The college has informed the Illinois Department of Higher Education and Higher Learning Commission that it will permanently close as of May 13th. As NBC News notes, it’s the first US college or university to shut down in part because of a ransomware attack.

Lincoln says it had “record-breaking student enrollment” in fall 2019. However, the pandemic caused a sizable fall in enrollment with some students opting to defer college or take a leave of absence. The college — one of only a few rural schools to qualify as a predominantly Black institution under the Department of Education — said those affected its financial standing.

Last December, Lincoln was hit by a cyberattack, which “thwarted admissions activities and hindered access to all institutional data, creating an unclear picture of fall 2022 enrollment. All systems required for recruitment, retention and fundraising efforts were inoperable,” the college said in a statement posted on its homepage. “Fortunately, no personal identifying information was exposed. Once fully restored in March 2022, the projections displayed significant enrollment shortfalls, requiring a transformational donation or partnership to sustain Lincoln College beyond the current semester.”
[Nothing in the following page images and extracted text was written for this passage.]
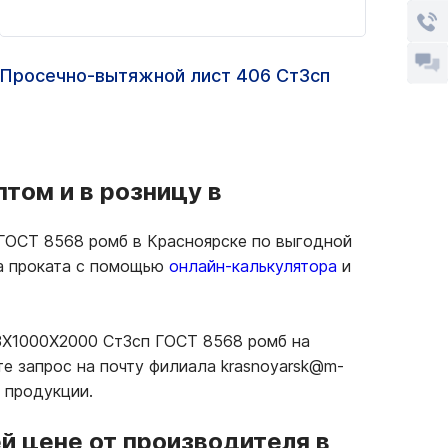
Просечно-вытяжной лист 406 Ст3сп
Лист
08сп
том и в розницу в
ГОСТ 8568 ромб в Красноярске по выгодной
ма проката с помощью
онлайн-калькулятора
и
 3Х1000Х2000 Ст3сп ГОСТ 8568 ромб на
е запрос на почту филиала krasnoyarsk@m-
 продукции.
й цене от производителя в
Barring a last-minute respite, the one-two punch of the pandemic and a cyberattack have brought an end to a 157-year-old institution. Lincoln says it will help students who aren’t graduating this semester transfer to another college.

Over the last few years, ransomware hackers have attacked other educational facilities, as well as hospitals, game studios, Sinclair Broadcast Group and many other companies and institutions.